It took a while, but I came to a conclusion: Negative people are not good for me.
Before you roll your eyes at the elementary nature of that observation, consider what I mean by negative people.
And, consider what I mean by “not good for me.”
Martin Seligman calls them pessimists. People who trade in “yeah, but” and “it will never work.” They are schooled in the feelings of unease and doubt. They perpetually scan the environment for threats and, unsurprisingly, always find them. Even in their most nascent forms, threats are exaggerated and nourished until they become reality for the pessimist. And in communicating their consternation they trigger the listener’s lymbic response to threat. They push the amygdaloid button and flip the flight alarm (or, in my case, the fight alarm). They sap us of our creative what-if energy. Our neurological-emotional systems are much faster than our creative-executive systems so when threatened they take control of our mind and body. The fear response, even when barely triggered, is a powerful force in the human brain circumventing judgement and creativity. Pessimistic people are afraid and create fear in others. They do not inspire critical thinking or enhance wisdom.

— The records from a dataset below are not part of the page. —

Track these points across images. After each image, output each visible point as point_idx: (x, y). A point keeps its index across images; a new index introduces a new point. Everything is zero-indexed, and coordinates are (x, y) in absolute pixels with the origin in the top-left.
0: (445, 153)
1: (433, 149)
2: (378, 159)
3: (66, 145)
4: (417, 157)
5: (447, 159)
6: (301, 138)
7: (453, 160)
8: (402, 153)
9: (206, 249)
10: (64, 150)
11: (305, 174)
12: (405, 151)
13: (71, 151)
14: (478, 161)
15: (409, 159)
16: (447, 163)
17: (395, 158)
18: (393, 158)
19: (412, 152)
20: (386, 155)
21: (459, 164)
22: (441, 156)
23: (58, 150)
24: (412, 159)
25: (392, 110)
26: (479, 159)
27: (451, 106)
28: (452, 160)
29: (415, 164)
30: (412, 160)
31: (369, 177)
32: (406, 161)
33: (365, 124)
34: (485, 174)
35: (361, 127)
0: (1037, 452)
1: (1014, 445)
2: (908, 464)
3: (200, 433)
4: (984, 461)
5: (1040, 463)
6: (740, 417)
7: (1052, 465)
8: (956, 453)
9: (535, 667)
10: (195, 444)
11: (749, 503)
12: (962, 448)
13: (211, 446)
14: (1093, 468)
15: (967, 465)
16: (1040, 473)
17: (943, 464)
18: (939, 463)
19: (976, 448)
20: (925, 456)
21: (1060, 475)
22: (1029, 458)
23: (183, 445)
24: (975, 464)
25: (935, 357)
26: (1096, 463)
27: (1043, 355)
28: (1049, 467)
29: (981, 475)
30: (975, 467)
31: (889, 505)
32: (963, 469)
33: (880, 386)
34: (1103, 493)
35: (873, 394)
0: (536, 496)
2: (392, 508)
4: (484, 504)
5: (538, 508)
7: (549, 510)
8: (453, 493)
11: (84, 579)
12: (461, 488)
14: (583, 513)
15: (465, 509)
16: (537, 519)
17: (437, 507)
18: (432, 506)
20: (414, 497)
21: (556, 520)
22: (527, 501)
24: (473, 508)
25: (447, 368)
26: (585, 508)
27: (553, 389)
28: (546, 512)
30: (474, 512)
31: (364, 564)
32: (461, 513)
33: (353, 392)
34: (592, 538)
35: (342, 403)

I heard the narrative for years: Negative people are critical thinkers. And their perspective is important, even valuable. We need their point of view, so the narrative goes, to make the best decisions and to formulate the most effective strategies. And I believed that narrative for a while. For far too long, actually. Until it occurred to me a decade ago that critical thinking and cautious perspectives can also be obtained from people who are not governed by smoldering fear.
Pessimistic people have an explanatory style grown out of a lifetime of worry and subtle, foreboding fear. Their life-lenses are tinted with a dreadful hue. Defaulting to what “has been,” their role in flights of creativity is to emphasize the unrelenting gravitational pull of “reality.” They bore small holes in the neurology of vision and hope. In the best of situations they are slow leaks in the ships of adventure and achievement. In the worst case they are Dream Vampires.
I know this seems harsh. If so, my next thought is downright severe: Get away from them. Get them off your teams. Uninvited them from planning and problem-solving meetings. Drop them from interview panels. I’m not saying they are worthless human beings. I am saying they are the most expensive people on project. They are hidden coral reefs in the sea of opportunity. As difficult as it may be to see them and their impact, once you see it, move on without them.
Then surround yourself with people enthused about the What and Why and engaged in the How. Build your teams with gritty, persistent, tenacious and resilient people full of the love of what is and what can be. Read their emails, listen to their podcasts, drink their Scotch (thank you Robert Alt).
This strategic shift in my life has paid off. My companies are populated with enthusiastically creative people at every position. They brim with messy innovation. Threats, real ones, are turned into opportunities. Weaknesses are humorously shored up. Confusion and conflict fuel genius.
We’ve said No to pessimists and jumped into the cold lakes of challenge only to emerge time and time again reinvigorated and giddy with possiblility realized.
Take stock. If you have pessimists on your team, study their impact. If you discover they are not really pessimists but just having a “bad hair day,” coach them, encourage them and move on. But if they are Vampires preying on hope, if their bad hair day has lasted two years, it’s time to move on. You have to much to create, too many gold nuggets to discover, to wait another month.